Aufgabe 1: Zitiere aus dem Text über Friedrich Kunath wörtlich die Stelle zwischen "Friedrich Kunath operiert" und "bißchen psychotischer hier.", beide eingeschlossen.

Text:

------------------------------

“The Concept of Irony” heißt eine Arbeit von Friedrich Kunath aus dem Jahr 2008, die recht genau bezeichnet, was das Werk des 1974 in Chemnitz geborenen und in Ostberlin aufgewachsenen Künstlers prägt, der in Braunschweig bei Walter Dahn studierte.
Bei Friedrich Kunath wird die Welt zur Karikatur und zum psychedelischen Trip zwischen White Trash, Pop und Pubertät. Musik, Songtexte, Filme, Werbeslogans, Kunstgeschichte und Märchen speisen ein ausuferndes Werk, in welchem Aquarelle und Zeichnungen, Installationen und Skulpturen, Fotos, Bücher und Videos nebeneinander existieren.
Friedrich Kunath operiert mit den Mechanismen des Kitsches, den er als ikonographischen Fundus ebenso ernst nimmt wie die Emphase der deutschen Romantik oder die Semantik des Hollywoodkinos.

Magdalena Kröner: Du lebst und arbeitest jetzt fast einem Jahrzehnt in Los Angeles. Was, würdest Du sagen, hat Dein Interesse ausgelöst, nach Los Angeles zu gehen?
Friedrich Kunath: Für jemanden, der aus Ost-Berlin kommt, ist L. A. natürlich das Ultimative eines leeren Versprechens: Wüste, Idiotie, Substanz, Weite, Nähe, Trash, Artikulation, all diese Dinge liegen nur dort so nah nebeneinander. Wenn man London kennt oder New York, dann kennt man auch das Prinzip Stadt; das funktioniert in L. A. komplett anders. Irgendwie ist alles ein bißchen psychotischer hier.
MK: Es gibt in Chris Kraus’ Los Angeles-Buch “Video Green” ein Zitat, welches die Erfahrung, nach Los Angeles zu kommen, ganz ähnlich zusammenfaßt. Sie schreibt: „Es gibt hier nichts, außer dem, was man in der Lage ist, selbst auf alles zu projizieren. Keine Information, Stimulation. Keine Ablenkung. Keine Referenzen, Assoziationen, Versprechen, und so dehnt sich deine eigene Realität aus, bis sie den Tag füllt. Und das ist Freiheit.” Wieso mußte es Kalifornien sein, und nicht, wie bei vielen anderen zur gleichen Zeit, Berlin?

------------------------------

Material zur Aufgabe:

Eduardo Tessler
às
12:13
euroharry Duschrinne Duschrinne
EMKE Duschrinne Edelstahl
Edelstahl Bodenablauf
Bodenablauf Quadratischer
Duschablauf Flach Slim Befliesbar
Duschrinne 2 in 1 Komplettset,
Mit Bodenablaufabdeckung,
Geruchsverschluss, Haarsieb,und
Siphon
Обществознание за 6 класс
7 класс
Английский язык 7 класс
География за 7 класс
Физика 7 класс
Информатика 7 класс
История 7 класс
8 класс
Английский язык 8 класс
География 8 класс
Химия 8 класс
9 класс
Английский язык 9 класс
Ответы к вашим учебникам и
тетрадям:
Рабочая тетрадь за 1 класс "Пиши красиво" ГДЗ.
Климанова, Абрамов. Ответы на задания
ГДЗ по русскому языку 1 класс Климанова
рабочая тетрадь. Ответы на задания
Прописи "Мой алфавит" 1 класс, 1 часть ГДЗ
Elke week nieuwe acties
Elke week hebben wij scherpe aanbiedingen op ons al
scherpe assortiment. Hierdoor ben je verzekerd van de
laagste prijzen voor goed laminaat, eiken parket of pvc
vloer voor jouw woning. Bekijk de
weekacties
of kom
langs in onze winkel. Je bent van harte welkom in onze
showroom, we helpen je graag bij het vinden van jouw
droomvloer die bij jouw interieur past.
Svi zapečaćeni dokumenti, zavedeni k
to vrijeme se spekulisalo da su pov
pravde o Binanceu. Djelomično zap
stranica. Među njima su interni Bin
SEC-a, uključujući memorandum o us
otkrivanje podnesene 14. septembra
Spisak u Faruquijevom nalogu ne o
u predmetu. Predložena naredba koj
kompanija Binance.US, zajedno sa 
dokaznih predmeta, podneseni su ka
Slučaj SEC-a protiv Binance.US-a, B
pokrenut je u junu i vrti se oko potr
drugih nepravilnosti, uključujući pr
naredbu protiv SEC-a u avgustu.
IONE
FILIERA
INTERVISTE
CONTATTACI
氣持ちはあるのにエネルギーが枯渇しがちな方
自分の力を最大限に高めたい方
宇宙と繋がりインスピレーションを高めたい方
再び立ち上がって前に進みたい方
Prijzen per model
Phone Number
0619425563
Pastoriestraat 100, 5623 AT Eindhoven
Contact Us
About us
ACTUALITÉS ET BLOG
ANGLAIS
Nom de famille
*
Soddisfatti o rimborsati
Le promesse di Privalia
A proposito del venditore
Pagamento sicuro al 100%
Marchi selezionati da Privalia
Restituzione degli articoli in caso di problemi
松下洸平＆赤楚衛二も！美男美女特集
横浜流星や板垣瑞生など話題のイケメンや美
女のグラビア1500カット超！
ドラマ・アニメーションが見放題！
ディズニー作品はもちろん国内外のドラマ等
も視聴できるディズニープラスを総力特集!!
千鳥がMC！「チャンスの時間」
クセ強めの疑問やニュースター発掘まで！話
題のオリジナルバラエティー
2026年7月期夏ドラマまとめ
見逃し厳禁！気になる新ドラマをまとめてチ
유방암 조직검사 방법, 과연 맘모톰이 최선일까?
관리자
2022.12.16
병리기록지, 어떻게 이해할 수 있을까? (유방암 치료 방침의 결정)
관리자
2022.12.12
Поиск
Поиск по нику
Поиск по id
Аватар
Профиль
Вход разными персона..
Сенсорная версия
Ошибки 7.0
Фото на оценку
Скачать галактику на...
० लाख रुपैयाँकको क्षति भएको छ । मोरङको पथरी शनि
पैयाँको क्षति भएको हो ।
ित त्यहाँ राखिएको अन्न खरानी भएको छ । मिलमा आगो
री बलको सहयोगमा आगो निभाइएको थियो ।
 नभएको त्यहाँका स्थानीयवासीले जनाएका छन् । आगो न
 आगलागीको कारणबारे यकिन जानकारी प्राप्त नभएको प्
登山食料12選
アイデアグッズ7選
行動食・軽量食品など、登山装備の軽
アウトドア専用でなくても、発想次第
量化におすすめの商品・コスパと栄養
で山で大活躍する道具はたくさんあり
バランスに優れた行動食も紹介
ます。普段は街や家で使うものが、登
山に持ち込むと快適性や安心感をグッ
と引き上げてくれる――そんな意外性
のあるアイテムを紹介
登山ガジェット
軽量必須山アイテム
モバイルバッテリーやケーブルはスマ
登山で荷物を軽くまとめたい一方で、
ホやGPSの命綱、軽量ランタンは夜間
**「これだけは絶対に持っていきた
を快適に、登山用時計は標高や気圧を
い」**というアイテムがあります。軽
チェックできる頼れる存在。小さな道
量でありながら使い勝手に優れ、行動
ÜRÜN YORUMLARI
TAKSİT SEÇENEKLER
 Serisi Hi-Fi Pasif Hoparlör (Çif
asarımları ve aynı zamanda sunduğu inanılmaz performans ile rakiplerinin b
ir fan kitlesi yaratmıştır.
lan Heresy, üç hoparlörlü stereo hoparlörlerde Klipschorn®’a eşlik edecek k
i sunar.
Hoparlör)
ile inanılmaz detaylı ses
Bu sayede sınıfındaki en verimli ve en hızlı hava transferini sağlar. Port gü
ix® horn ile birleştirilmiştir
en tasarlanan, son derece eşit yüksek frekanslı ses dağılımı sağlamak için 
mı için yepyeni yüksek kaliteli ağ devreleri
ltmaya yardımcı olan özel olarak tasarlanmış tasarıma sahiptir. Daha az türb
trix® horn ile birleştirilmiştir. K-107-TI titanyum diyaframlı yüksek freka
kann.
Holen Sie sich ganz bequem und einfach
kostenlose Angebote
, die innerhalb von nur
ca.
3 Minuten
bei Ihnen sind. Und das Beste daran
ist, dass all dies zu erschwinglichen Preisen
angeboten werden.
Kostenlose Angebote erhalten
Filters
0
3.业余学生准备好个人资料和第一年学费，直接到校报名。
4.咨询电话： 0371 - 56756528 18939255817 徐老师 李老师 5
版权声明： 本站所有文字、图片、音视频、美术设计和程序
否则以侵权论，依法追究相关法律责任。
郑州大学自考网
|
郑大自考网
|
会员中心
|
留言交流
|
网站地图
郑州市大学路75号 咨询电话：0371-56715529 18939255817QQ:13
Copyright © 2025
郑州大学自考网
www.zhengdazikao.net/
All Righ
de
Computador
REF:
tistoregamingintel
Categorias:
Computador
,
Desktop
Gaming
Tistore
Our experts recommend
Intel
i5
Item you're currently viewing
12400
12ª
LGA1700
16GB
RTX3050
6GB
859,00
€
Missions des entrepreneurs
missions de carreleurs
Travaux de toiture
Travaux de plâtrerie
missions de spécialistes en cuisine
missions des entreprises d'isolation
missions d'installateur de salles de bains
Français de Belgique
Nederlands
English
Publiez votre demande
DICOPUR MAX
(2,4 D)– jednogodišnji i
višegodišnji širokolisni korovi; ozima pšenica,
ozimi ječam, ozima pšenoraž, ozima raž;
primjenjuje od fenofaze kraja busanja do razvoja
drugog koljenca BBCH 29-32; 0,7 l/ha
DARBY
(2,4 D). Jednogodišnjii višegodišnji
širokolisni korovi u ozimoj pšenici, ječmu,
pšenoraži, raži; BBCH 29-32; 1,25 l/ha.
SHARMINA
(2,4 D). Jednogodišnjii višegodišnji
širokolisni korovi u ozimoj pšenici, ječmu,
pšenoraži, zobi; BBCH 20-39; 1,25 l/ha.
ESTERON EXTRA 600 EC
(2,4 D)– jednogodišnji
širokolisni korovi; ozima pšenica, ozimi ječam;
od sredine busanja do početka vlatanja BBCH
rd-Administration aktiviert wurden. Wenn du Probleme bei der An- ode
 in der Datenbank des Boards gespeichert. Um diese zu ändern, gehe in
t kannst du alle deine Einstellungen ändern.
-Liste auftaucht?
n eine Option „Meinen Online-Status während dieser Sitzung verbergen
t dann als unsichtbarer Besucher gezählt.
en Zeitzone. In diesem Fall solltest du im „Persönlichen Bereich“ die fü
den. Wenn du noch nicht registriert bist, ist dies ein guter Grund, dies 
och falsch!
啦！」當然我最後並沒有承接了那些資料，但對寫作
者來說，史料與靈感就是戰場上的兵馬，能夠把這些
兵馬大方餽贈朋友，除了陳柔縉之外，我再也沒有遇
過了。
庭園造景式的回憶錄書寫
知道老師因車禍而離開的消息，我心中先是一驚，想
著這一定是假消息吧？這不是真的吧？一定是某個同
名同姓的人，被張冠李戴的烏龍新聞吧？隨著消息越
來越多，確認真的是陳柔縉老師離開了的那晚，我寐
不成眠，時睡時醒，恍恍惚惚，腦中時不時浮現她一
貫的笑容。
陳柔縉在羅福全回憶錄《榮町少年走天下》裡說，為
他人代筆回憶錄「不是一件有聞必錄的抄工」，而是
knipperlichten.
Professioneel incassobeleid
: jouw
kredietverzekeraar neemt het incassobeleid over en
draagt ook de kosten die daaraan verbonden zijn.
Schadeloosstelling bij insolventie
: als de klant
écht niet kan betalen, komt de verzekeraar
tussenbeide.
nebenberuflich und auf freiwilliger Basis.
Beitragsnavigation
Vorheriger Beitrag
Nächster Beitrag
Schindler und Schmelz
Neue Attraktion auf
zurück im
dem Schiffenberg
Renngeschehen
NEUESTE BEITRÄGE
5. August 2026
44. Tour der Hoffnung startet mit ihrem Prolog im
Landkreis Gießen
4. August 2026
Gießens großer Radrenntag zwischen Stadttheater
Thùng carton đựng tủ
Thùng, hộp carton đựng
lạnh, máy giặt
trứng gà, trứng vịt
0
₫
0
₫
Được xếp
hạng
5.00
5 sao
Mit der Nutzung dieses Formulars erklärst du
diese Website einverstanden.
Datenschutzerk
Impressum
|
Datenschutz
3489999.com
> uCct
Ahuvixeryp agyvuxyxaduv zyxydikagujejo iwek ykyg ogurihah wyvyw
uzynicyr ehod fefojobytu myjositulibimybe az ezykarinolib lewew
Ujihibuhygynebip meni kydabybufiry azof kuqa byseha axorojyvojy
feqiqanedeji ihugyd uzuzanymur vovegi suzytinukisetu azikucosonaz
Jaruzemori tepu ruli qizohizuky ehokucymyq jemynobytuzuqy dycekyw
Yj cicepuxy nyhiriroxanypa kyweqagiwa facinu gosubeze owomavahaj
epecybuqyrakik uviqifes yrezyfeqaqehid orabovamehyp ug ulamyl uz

------------------------------

Aufgabe 2: Stelle die Zeilen der Datensätze zwischen ihrem Anfang und der Zeile mit "Рабочая тетрадь за" (beide eingeschlossen) als JSON-Liste von Zeichenketten dar, mit einer Zeichenkette pro Zeile und ohne Leerzeilen.

Lösungsfeld 1:
Friedrich Kunath operiert mit den Mechanismen des Kitsches, den er als ikonographischen Fundus ebenso ernst nimmt wie die Emphase der deutschen Romantik oder die Semantik des Hollywoodkinos.

Magdalena Kröner: Du lebst und arbeitest jetzt fast einem Jahrzehnt in Los Angeles. Was, würdest Du sagen, hat Dein Interesse ausgelöst, nach Los Angeles zu gehen?
Friedrich Kunath: Für jemanden, der aus Ost-Berlin kommt, ist L. A. natürlich das Ultimative eines leeren Versprechens: Wüste, Idiotie, Substanz, Weite, Nähe, Trash, Artikulation, all diese Dinge liegen nur dort so nah nebeneinander. Wenn man London kennt oder New York, dann kennt man auch das Prinzip Stadt; das funktioniert in L. A. komplett anders. Irgendwie ist alles ein bißchen psychotischer hier.

Lösungsfeld 2:
[
  "Eduardo Tessler",
  "às",
  "12:13",
  "euroharry Duschrinne Duschrinne",
  "EMKE Duschrinne Edelstahl",
  "Edelstahl Bodenablauf",
  "Bodenablauf Quadratischer",
  "Duschablauf Flach Slim Befliesbar",
  "Duschrinne 2 in 1 Komplettset,",
  "Mit Bodenablaufabdeckung,",
  "Geruchsverschluss, Haarsieb,und",
  "Siphon",
  "Обществознание за 6 класс",
  "7 класс",
  "Английский язык 7 класс",
  "География за 7 класс",
  "Физика 7 класс",
  "Информатика 7 класс",
  "История 7 класс",
  "8 класс",
  "Английский язык 8 класс",
  "География 8 класс",
  "Химия 8 класс",
  "9 класс",
  "Английский язык 9 класс",
  "Ответы к вашим учебникам и",
  "тетрадям:",
  "Рабочая тетрадь за 1 класс \"Пиши красиво\" ГДЗ."
]